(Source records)
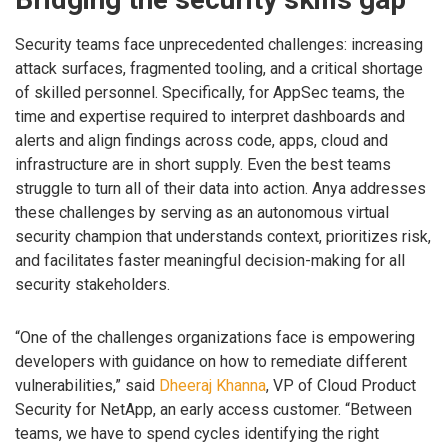
Security teams face unprecedented challenges: increasing
attack surfaces, fragmented tooling, and a critical shortage
of skilled personnel. Specifically, for AppSec teams, the
time and expertise required to interpret dashboards and
alerts and align findings across code, apps, cloud and
infrastructure are in short supply. Even the best teams
struggle to turn all of their data into action. Anya addresses
these challenges by serving as an autonomous virtual
security champion that understands context, prioritizes risk,
and facilitates faster meaningful decision-making for all
security stakeholders.
“One of the challenges organizations face is empowering
developers with guidance on how to remediate different
vulnerabilities,” said
Dheeraj Khanna
, VP of Cloud Product
Security for NetApp, an early access customer. “Between
teams, we have to spend cycles identifying the right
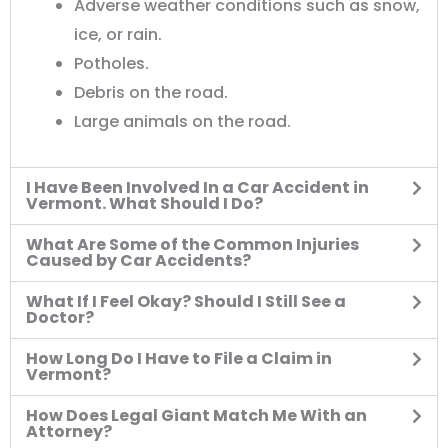
Adverse weather conditions such as snow,
ice, or rain.
Potholes.
Debris on the road.
Large animals on the road.
I Have Been Involved In a Car Accident in
Vermont. What Should I Do?
What Are Some of the Common Injuries
Caused by Car Accidents?
What If I Feel Okay? Should I Still See a
Doctor?
How Long Do I Have to File a Claim in
Vermont?
How Does Legal Giant Match Me With an
Attorney?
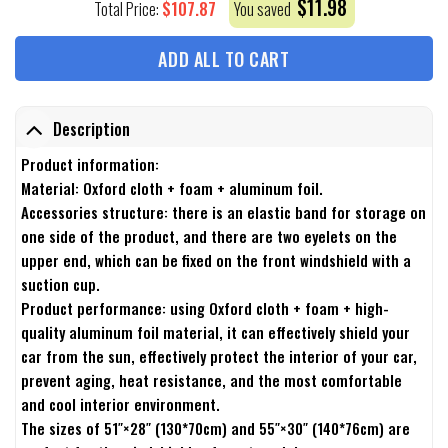
$
11.98
$
107.87
Total Price:
You saved
ADD ALL TO CART
Description
Product information:
Material: Oxford cloth + foam + aluminum foil.
Accessories structure: there is an elastic band for storage on
one side of the product, and there are two eyelets on the
upper end, which can be fixed on the front windshield with a
suction cup.
Product performance: using Oxford cloth + foam + high-
quality aluminum foil material, it can effectively shield your
car from the sun, effectively protect the interior of your car,
prevent aging, heat resistance, and the most comfortable
and cool interior environment.
The sizes of 51″×28″ (130*70cm) and 55″×30″ (140*76cm) are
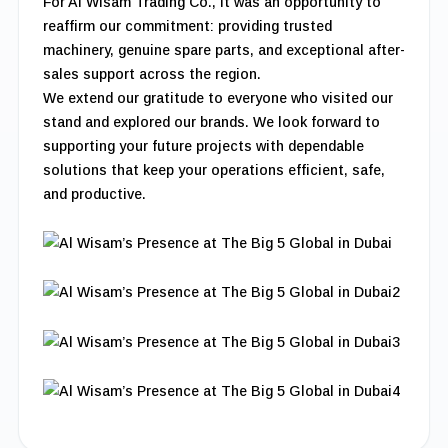
For Al Wisam Trading Co., it was an opportunity to
reaffirm our commitment: providing trusted
machinery, genuine spare parts, and exceptional after-
sales support across the region.
We extend our gratitude to everyone who visited our
stand and explored our brands. We look forward to
supporting your future projects with dependable
solutions that keep your operations efficient, safe,
and productive.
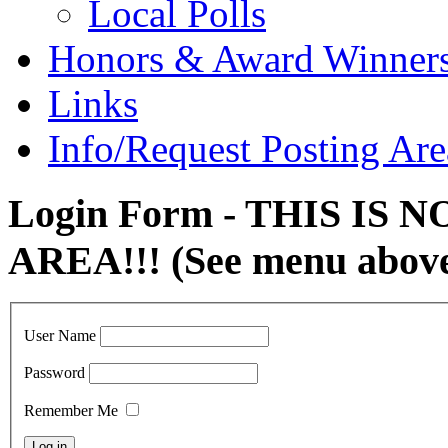
Local Polls
Honors & Award Winner
Links
Info/Request Posting Are
Login Form - THIS IS
AREA!!! (See menu abov
User Name
Password
Remember Me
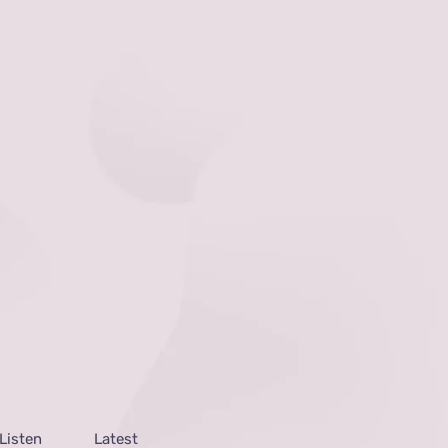
Listen
Latest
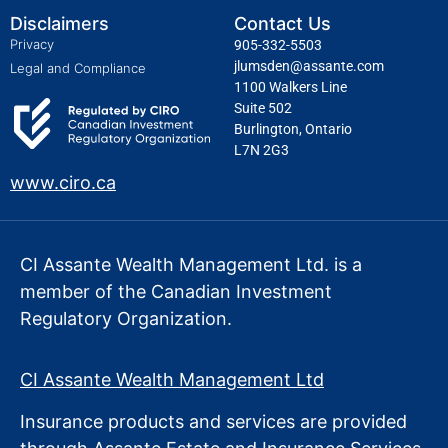
Disclaimers
Contact Us
Privacy
905-332-5503
jlumsden@assante.com
Legal and Compliance
1100 Walkers Line
Suite 502
Burlington, Ontario
L7N 2G3
www.ciro.ca
CI Assante Wealth Management Ltd. is a
member of the Canadian Investment
Regulatory Organization.
CI Assante Wealth Management Ltd
Insurance products and services are provided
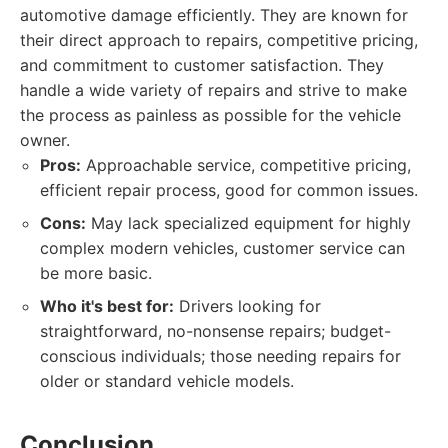
automotive damage efficiently. They are known for
their direct approach to repairs, competitive pricing,
and commitment to customer satisfaction. They
handle a wide variety of repairs and strive to make
the process as painless as possible for the vehicle
owner.
Pros:
Approachable service, competitive pricing,
efficient repair process, good for common issues.
Cons:
May lack specialized equipment for highly
complex modern vehicles, customer service can
be more basic.
Who it's best for:
Drivers looking for
straightforward, no-nonsense repairs; budget-
conscious individuals; those needing repairs for
older or standard vehicle models.
Conclusion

## WHAT TO WORK ON
With the pictures left out, write out exactly the lines above from the one containing "and facilitates faster" through the one containing "Large animals on the road.".

## RESPONSE
and facilitates faster meaningful decision-making for all
security stakeholders.
“One of the challenges organizations face is empowering
developers with guidance on how to remediate different
vulnerabilities,” said
Dheeraj Khanna
, VP of Cloud Product
Security for NetApp, an early access customer. “Between
teams, we have to spend cycles identifying the right
Adverse weather conditions such as snow,
ice, or rain.
Potholes.
Debris on the road.
Large animals on the road.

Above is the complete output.